START Reading passage
Yes I think that would make it a bit stronger! I'm less worried about failure in that area though, because I think either one of the sets of teeth will give out first
 
Looks like you could just make an open sided gear with the inner teeth to match the metal teeth and slip it onto the metal gear then bond it with some nasty adhesive?
 
Looks like you could just make an open sided gear with the inner teeth to match the metal teeth and slip it onto the metal gear then bond it with some nasty adhesive?

Yes, I think so Steve - hopefully with this design we won't even need an adhesive. The Nylon will expand a bit as it soaks in grease which should make the press fit even tighter
 
Hi Mo - I got a quote for machining a delrin gear, as well as a PTFE (Teflon) and it was going to be about $150 do CNC any plastic, so probably cost prohibitive considering you can occasionally find the whole gearbox for less than $50. Also, like Steve said, I am not sure a plastic cored gear would hold on to the spindle for very long before stripping.
END Reading passage
START Supplied data
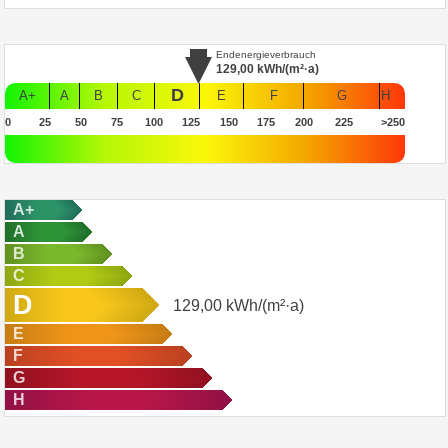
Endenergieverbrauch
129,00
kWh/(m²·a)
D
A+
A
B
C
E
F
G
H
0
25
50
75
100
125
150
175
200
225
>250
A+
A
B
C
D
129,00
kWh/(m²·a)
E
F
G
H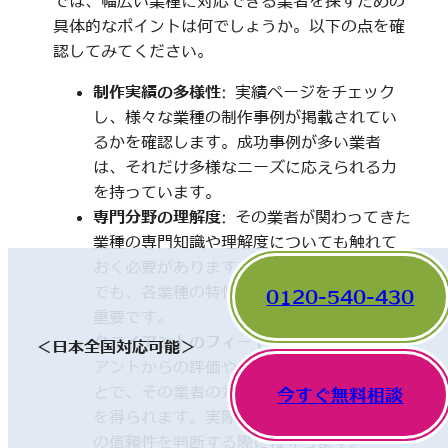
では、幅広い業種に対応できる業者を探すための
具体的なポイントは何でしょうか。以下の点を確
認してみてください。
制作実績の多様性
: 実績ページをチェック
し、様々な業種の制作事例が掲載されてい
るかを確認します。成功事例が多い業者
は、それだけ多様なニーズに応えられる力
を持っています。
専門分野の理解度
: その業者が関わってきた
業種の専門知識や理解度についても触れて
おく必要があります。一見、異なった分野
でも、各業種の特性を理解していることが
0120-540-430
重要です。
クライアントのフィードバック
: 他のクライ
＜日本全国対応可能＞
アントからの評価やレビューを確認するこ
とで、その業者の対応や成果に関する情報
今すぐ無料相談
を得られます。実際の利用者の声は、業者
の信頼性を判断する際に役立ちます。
END Supplied data
START Supplied data
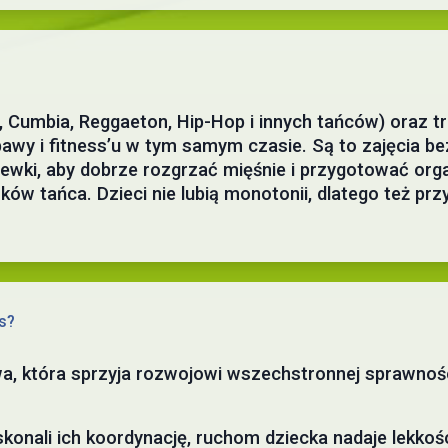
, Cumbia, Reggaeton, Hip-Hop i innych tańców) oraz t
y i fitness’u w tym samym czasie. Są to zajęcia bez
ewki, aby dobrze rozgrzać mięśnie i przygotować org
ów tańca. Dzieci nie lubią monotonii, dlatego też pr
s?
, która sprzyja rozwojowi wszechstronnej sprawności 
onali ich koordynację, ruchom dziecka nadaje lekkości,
END Supplied data
START Supplied data
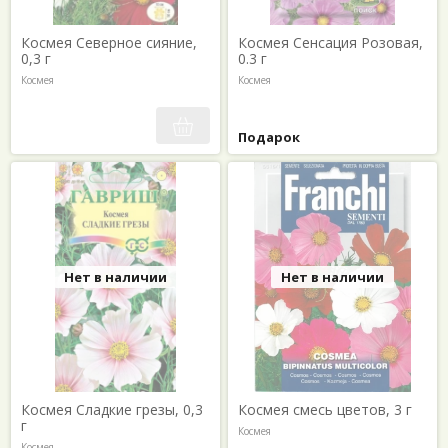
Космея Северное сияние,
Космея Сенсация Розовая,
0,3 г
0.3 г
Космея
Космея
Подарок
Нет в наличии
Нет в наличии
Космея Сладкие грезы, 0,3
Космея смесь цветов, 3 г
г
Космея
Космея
END Supplied data
Task requirements:
A: Print everything in the gear discussion from "Yes, I think" down to "long before stripping.".
B: Answer these questions about the gear discussion:
(i) What does the Nylon do as it soaks in grease?
(ii) About how much was the quote for CNC machining any plastic?
(iii) For less than what amount can the whole gearbox occasionally be found?

Solution list:
A:
Yes, I think so Steve - hopefully with this design we won't even need an adhesive. The Nylon will expand a bit as it soaks in grease which should make the press fit even tighter
 
Hi Mo - I got a quote for machining a delrin gear, as well as a PTFE (Teflon) and it was going to be about $150 do CNC any plastic, so probably cost prohibitive considering you can occasionally find the whole gearbox for less than $50. Also, like Steve said, I am not sure a plastic cored gear would hold on to the spindle for very long before stripping.

B:
(i) It expands a bit, which should make the press fit even tighter.
(ii) About $150.
(iii) Less than $50.